Oh, and that press-release wrap-up paragraph now has a new line appended to it: "Apple is also spearheading the digital media revolution."

iPod: Today's iPod line divides and conquers its target market. First, you've got bling with or without a display (iPod nano, $149-$199; iPod shuffle, $49-$69), the vault (iPod classic, $249), and the iGame iBoy iGPS iWi-Fi iPhone-without-a-phone (iPod touch, $229-$399). The ones with displays all play videos and stills. The one without a display is cheaper than dirt.

Microsoft's Zune never had a prayer.

iPods

iPods

Not that the iPods are perfect, it's just that what they do, they do very well. Their sound is excellent (even through Apple's substandard earbuds), their displays are crisp, media navigation is straightforward even if their clickwheels can be a bit touchy, and their integration with the media mega-mall that's the iTunes Store is seamless.

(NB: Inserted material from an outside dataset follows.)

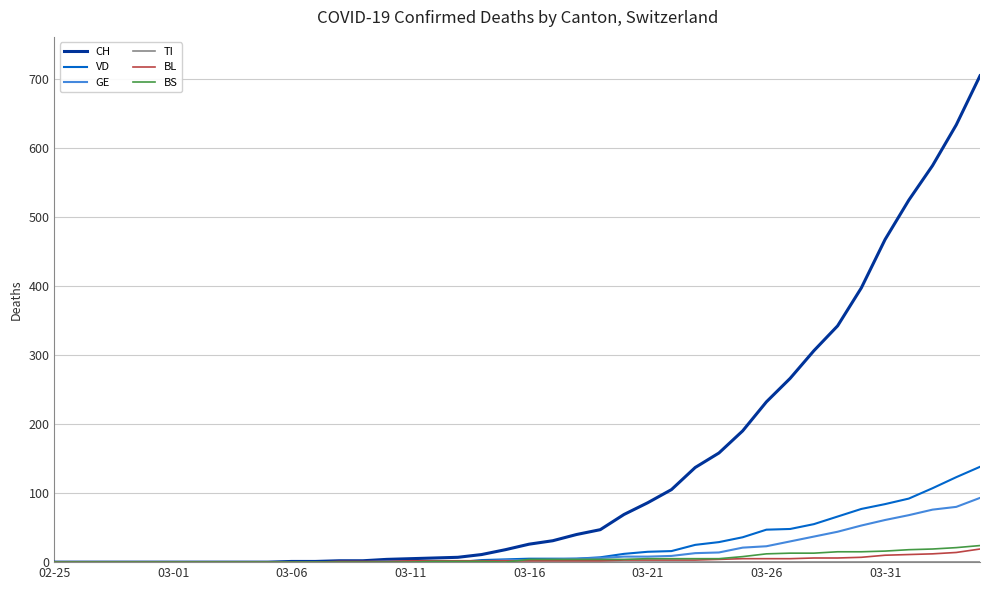

Which series has the largest total across all categories?

CH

Of the quartet, the most interesting is the iPod touch, which appears to be either a transition product until the iPhone grabs more market share, or the iPod of choice for game and on-the-go video lovers who already have Blackberries. And if the relatively small capacity of the iPod touch (or the iPhone, for that matter) gives you pause, remember that Apple recently filed a patent for metadata-transfer technology that will allow iPod and iPhone users to manage, access, and play all the media stored on their home Mac or PC on a file-by-file basis over wired, Wi-Fi, and mobile-phone connections.

And to answer one recurrent gripe: No, they don't have FM radios. So pipe down and download Terry Gross's podcasts over iTunes.

iPod shuffle: B

iPod nano: A

iPod classic: A-

iPod touch: B

Apple TV: The 2.0 version of Apple TV that was rolled out this January 15th suffers from one major obstacle: the reputation of Apple TV 1.0. That first iteration of Apple's set-top box for widescreen TV deserved the enormous yawn that it received when it appeared one year earlier. The 2.0 software upgrade is an enormous improvement - but, we hasten to ad, it's no TiVo.

Unlike its boring older brother, Apple TV 2.0 can download and rent video content directly over the Web - your Mac doesn't need to get involved as it did for version 1.0. Apple TV 1.0 was limited to 480p. Now, 2.0 hardware-upconverts 720p to 1080p for surprisingly decent image quality. No, it's not as good as Blu-Ray quality, but there are many good reasons why Blu-Ray may never catch on, not the least of which being that direct download either through services such as the iTunes Store of cable-company video-on-demand is just so damn convenient.

Still, Blu-Ray (and, for that matter, plain ol' DVDs) can and do offer bonus content rarely found in digital downloads or VoD. What's more, services like NetFlix offer insanely large libraries, multiple viewing options, and liberal play-and-return periods.

Apple TV 2.0's upconversion to 1080p is smart, since native 1080p downloads are either brutally compressed, resulting in heinous image quality, or so tediously long that you could film Transporter 3 in as long as it took to download it in full 1080p. To our eyes, Apple TV 2.0 H.264-based compression is superior to that of HD cable's VoD (cf. "You pays your money and you makes your choice," above).

On last nicety: Apple TV is a brilliant vodcast-surfer. There's a whole world of smart, well-produced amateur (whatever that means anymore) video out there, and the iTunes Store and Apple TV make wasting an entire evening sampling it a couch-bound pleasure.

If the Apple TV 2.0 could only record shows - but, hey, that'd put a dent in Apple's revenue stream, so what do you expect?